No dia seguinte conversou com sua esposa sobre o que havia visto e ela também ficou chocada com o fato. No entanto, ambos se demonstraram sem reação com relação ao ocorrido. Pensaram em reclamar com a polícia, mas o que os policiais pensariam de uma denúncia de que um vizinho atirava fezes na casa do outro? Eles não levariam a sério e, caso levassem, o caso certamente passaria nos jornais, expondo a vida deles e fazendo com que eles virassem motivo de chacota.
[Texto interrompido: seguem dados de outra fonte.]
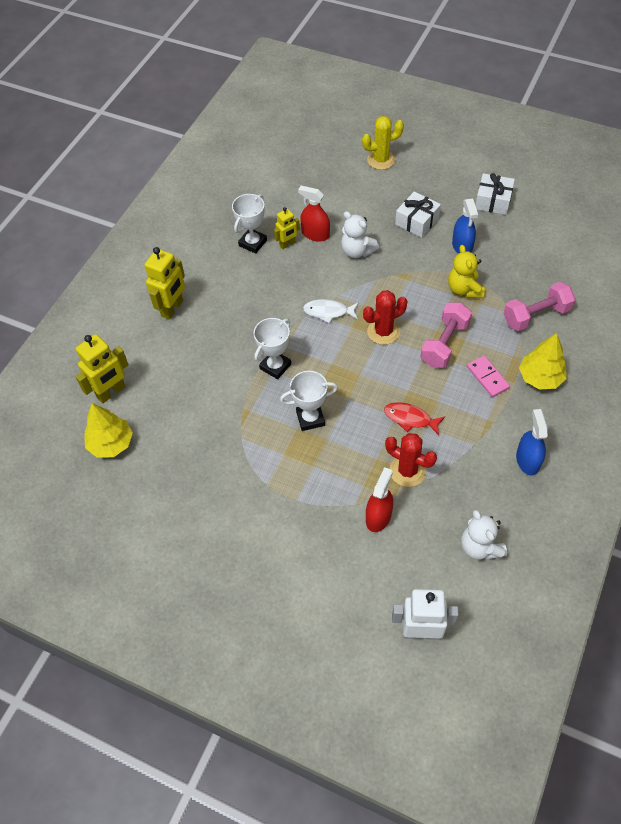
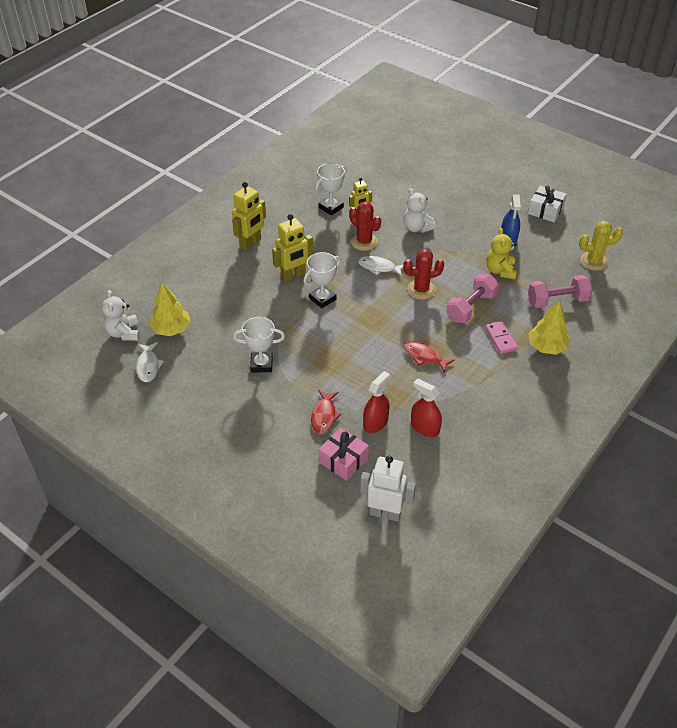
camera: 10 degrees right, 10 degrees down
(97, 499) = (148, 366): none -> white fish
(111, 392) = (183, 293): yellow robot -> yellow robot (293, 275)
(310, 418) = (340, 341): white trophy -> white trophy (261, 364)
(315, 234) = (385, 210): red spray bottle -> red spray bottle (425, 428)
(318, 520) = (324, 416): none -> red fish
(355, 573) = (343, 460): none -> pink gift
(381, 160) = (458, 165): yellow cactus -> yellow cactus (594, 261)
(407, 471) = (410, 394): red cactus -> red cactus (364, 242)
(417, 221) = (474, 214): white gift -> none
(480, 547) = (455, 461): white teddy bear -> white teddy bear (124, 333)
(527, 460) = (517, 406): blue spray bottle -> none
Temia que para sempre fossem vistos como o casal cujos vizinhos arremessavam merda neles. Além disso, era capaz de que algum comentarista de portal ainda os culpasse pelo acontecido. Certamente poderiam pensar que eles tivessem algum comportamento que justificasse a atitude do vizinho.

Poderiam então denunciar o caso ao condomínio, mas é provável que o condomínio resolvesse colocar panos quentes no assunto e seria desagradável que tal assunto fosse parar em grupos alheios de WhatsApp. Poderiam, então, ir conversar diretamente com o vizinho. Abrir o jogo e falar sobre o ocorrido, ponderar que eles não reclamavam das festas, um direito que eles teriam, diga-se, mas que jogar merda por cima do muro era algo completamente inaceitável. O vizinho poderia se mostrar surpreso com o fato e dizer que aquilo nunca mais se repetiria, todos selariam um acordo de paz e a vida voltaria ao normal. Mas, o vizinho poderia dizer que aquilo não iria mais acontecer e que alguém continuasse jogando merda. Ou ele poderia negar o ocorrido e dizer que os acusadores estavam loucos. Ou poderia assumir o fato e dizer que continuaram a fazer. Esse mundo de hoje é complicado, não dá para prever a reação das pessoas e todo e qualquer comportamento absurdo é aceitável sobre a desculpa da liberdade. Enfim, é melhor não falar nada para evitar conflitos. Também decidiram não falar nada com nenhum outro vizinho, uma vez que seria estranho abordar um total desconhecido nas ruas do condomínio e perguntar “e aí, tem aparecido merda humana no seu quintal também?”.